Which brings me to the third point: stats. Deborah and I both geek out over numbers and I know that if I promise reports, she’ll fill out the forms. At the end of the year, I want her to be able to play with the
results and see not just her her sales but her total submissions, break-downs of her favorite markets and the types of responses received.
I want her to be able to see, at a glance, which types of stories are getting the most personal responses, maybe by genre or word count or even gender of the protaganist. And I think she’d be really interested
in market reports that showed actual stats for the stories accepted with similar breakdowns.
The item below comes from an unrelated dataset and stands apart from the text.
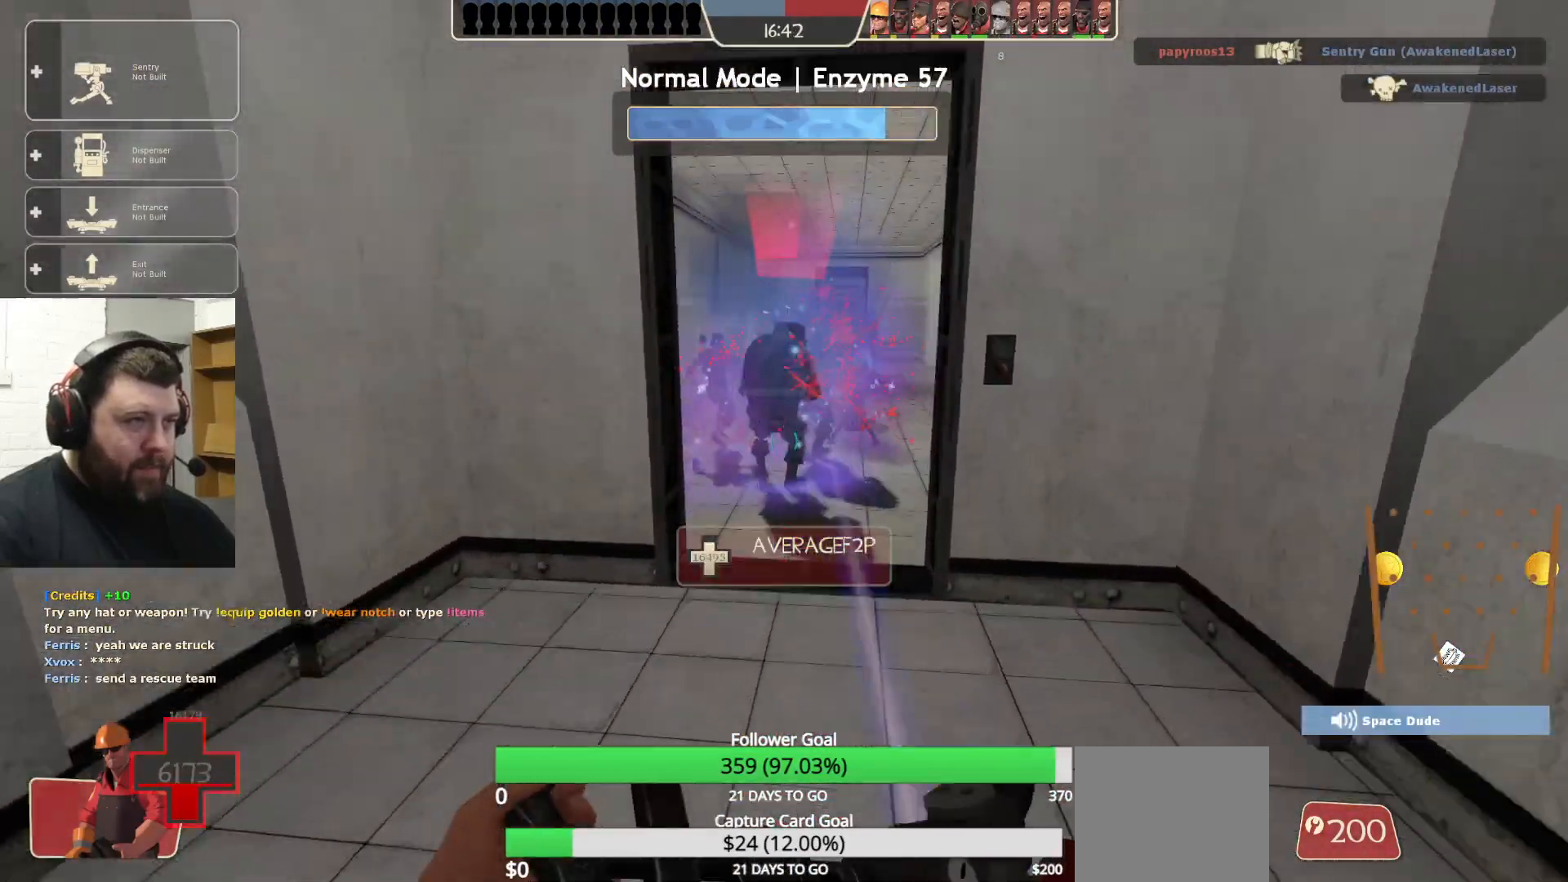
{"buttons": [], "left_stick": "up", "right_stick": "center", "events": [[33, "CROSS", "up"]]}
If there’s enough interest in Submitomancy then I’ll be looking at reporting options more seriously in February, along with the Early Access subscribers. But reports are only as good as the data that goes
into them and the data is only useful if there is a critical mass of users. That’s why I’ve put Submitomancy up as an Indiegogo campaign. Subscribing now gives a discount on membership but it also will prove, if successful, that enough users plan to use the service to make it useful.

That’s why I’m asking writers to show their support now. If you think Submitomancy would offer a service that you would like, or even if you just want to help Deborah double her submission rate next year, then please support the campaign and tell your friends.

Visit the Submitomancy Campaign to find out more or to support the cause-- djw


  1. I've been thinking of a duotrope substitute. I'll at least check out the indigogo page.

  2. Awesome post, and pleased to meet you, Sylvia.

    This is cool information. I'll have to look into it some more. :)

  3. Hurray! Thank you, that's all I ask. :)

  4. Ooo, that sounds like an awesome program! :)

  5. It sounds like a fantastic program.

  6. Be a cool program. I have a publisher already but many others are still looking.